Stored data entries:
++++++
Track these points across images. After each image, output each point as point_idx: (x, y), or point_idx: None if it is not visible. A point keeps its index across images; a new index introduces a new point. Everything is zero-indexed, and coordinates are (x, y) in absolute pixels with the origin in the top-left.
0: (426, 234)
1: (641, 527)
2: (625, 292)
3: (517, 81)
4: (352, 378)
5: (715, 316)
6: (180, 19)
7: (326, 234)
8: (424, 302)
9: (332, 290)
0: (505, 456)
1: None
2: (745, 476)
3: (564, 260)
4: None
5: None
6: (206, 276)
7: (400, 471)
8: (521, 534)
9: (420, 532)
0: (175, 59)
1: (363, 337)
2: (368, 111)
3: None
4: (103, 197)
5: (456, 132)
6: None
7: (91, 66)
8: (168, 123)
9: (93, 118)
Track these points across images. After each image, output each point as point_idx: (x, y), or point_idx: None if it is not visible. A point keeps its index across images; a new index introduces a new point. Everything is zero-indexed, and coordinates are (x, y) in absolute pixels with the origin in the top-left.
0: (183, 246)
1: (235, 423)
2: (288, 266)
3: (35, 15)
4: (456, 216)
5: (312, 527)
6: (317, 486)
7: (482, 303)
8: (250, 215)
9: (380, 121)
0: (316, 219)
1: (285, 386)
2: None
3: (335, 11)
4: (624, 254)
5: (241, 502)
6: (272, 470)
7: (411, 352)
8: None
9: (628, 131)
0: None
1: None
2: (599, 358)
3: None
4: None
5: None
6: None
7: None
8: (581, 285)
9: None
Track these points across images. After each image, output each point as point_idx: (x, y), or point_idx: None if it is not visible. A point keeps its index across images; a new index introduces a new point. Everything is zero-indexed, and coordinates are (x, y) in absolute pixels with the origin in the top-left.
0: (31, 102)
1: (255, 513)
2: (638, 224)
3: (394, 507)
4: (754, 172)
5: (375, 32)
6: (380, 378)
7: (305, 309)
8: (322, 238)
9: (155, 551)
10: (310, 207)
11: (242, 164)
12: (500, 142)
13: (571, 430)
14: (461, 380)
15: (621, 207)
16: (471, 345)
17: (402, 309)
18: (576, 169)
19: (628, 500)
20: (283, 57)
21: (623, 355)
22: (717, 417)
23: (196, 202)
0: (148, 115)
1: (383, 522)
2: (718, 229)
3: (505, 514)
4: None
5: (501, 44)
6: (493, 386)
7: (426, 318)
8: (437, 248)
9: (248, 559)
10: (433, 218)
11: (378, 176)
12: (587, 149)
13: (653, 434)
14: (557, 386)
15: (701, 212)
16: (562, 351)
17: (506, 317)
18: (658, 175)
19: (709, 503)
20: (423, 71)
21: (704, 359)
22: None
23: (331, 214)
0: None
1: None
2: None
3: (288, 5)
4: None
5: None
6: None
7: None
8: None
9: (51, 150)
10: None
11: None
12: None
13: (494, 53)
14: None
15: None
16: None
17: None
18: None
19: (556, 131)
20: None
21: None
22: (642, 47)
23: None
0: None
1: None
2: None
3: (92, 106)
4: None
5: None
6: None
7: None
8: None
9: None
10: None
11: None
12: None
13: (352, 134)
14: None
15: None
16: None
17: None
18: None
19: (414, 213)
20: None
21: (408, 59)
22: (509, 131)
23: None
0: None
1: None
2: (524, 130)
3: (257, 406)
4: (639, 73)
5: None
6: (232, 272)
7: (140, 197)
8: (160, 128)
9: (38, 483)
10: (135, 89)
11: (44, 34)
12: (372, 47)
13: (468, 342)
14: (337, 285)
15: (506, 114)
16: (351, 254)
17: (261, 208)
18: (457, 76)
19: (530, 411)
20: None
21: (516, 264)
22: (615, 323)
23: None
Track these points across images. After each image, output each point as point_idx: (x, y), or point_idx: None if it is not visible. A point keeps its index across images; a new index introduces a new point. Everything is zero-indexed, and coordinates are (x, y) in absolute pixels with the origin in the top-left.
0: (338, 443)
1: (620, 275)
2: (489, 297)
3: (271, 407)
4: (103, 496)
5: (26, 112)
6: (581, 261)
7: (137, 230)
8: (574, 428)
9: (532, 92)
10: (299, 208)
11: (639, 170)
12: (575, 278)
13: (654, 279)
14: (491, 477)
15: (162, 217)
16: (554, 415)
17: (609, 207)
++++++
### [Your goal]
Rewrite the listing above, replacing every "Track" with "Follow" and keeping all other text the same.

### [Full response]
Follow these points across images. After each image, output each point as point_idx: (x, y), or point_idx: None if it is not visible. A point keeps its index across images; a new index introduces a new point. Everything is zero-indexed, and coordinates are (x, y) in absolute pixels with the origin in the top-left.
0: (426, 234)
1: (641, 527)
2: (625, 292)
3: (517, 81)
4: (352, 378)
5: (715, 316)
6: (180, 19)
7: (326, 234)
8: (424, 302)
9: (332, 290)
0: (505, 456)
1: None
2: (745, 476)
3: (564, 260)
4: None
5: None
6: (206, 276)
7: (400, 471)
8: (521, 534)
9: (420, 532)
0: (175, 59)
1: (363, 337)
2: (368, 111)
3: None
4: (103, 197)
5: (456, 132)
6: None
7: (91, 66)
8: (168, 123)
9: (93, 118)
Follow these points across images. After each image, output each point as point_idx: (x, y), or point_idx: None if it is not visible. A point keeps its index across images; a new index introduces a new point. Everything is zero-indexed, and coordinates are (x, y) in absolute pixels with the origin in the top-left.
0: (183, 246)
1: (235, 423)
2: (288, 266)
3: (35, 15)
4: (456, 216)
5: (312, 527)
6: (317, 486)
7: (482, 303)
8: (250, 215)
9: (380, 121)
0: (316, 219)
1: (285, 386)
2: None
3: (335, 11)
4: (624, 254)
5: (241, 502)
6: (272, 470)
7: (411, 352)
8: None
9: (628, 131)
0: None
1: None
2: (599, 358)
3: None
4: None
5: None
6: None
7: None
8: (581, 285)
9: None
Follow these points across images. After each image, output each point as point_idx: (x, y), or point_idx: None if it is not visible. A point keeps its index across images; a new index introduces a new point. Everything is zero-indexed, and coordinates are (x, y) in absolute pixels with the origin in the top-left.
0: (31, 102)
1: (255, 513)
2: (638, 224)
3: (394, 507)
4: (754, 172)
5: (375, 32)
6: (380, 378)
7: (305, 309)
8: (322, 238)
9: (155, 551)
10: (310, 207)
11: (242, 164)
12: (500, 142)
13: (571, 430)
14: (461, 380)
15: (621, 207)
16: (471, 345)
17: (402, 309)
18: (576, 169)
19: (628, 500)
20: (283, 57)
21: (623, 355)
22: (717, 417)
23: (196, 202)
0: (148, 115)
1: (383, 522)
2: (718, 229)
3: (505, 514)
4: None
5: (501, 44)
6: (493, 386)
7: (426, 318)
8: (437, 248)
9: (248, 559)
10: (433, 218)
11: (378, 176)
12: (587, 149)
13: (653, 434)
14: (557, 386)
15: (701, 212)
16: (562, 351)
17: (506, 317)
18: (658, 175)
19: (709, 503)
20: (423, 71)
21: (704, 359)
22: None
23: (331, 214)
0: None
1: None
2: None
3: (288, 5)
4: None
5: None
6: None
7: None
8: None
9: (51, 150)
10: None
11: None
12: None
13: (494, 53)
14: None
15: None
16: None
17: None
18: None
19: (556, 131)
20: None
21: None
22: (642, 47)
23: None
0: None
1: None
2: None
3: (92, 106)
4: None
5: None
6: None
7: None
8: None
9: None
10: None
11: None
12: None
13: (352, 134)
14: None
15: None
16: None
17: None
18: None
19: (414, 213)
20: None
21: (408, 59)
22: (509, 131)
23: None
0: None
1: None
2: (524, 130)
3: (257, 406)
4: (639, 73)
5: None
6: (232, 272)
7: (140, 197)
8: (160, 128)
9: (38, 483)
10: (135, 89)
11: (44, 34)
12: (372, 47)
13: (468, 342)
14: (337, 285)
15: (506, 114)
16: (351, 254)
17: (261, 208)
18: (457, 76)
19: (530, 411)
20: None
21: (516, 264)
22: (615, 323)
23: None
Follow these points across images. After each image, output each point as point_idx: (x, y), or point_idx: None if it is not visible. A point keeps its index across images; a new index introduces a new point. Everything is zero-indexed, and coordinates are (x, y) in absolute pixels with the origin in the top-left.
0: (338, 443)
1: (620, 275)
2: (489, 297)
3: (271, 407)
4: (103, 496)
5: (26, 112)
6: (581, 261)
7: (137, 230)
8: (574, 428)
9: (532, 92)
10: (299, 208)
11: (639, 170)
12: (575, 278)
13: (654, 279)
14: (491, 477)
15: (162, 217)
16: (554, 415)
17: (609, 207)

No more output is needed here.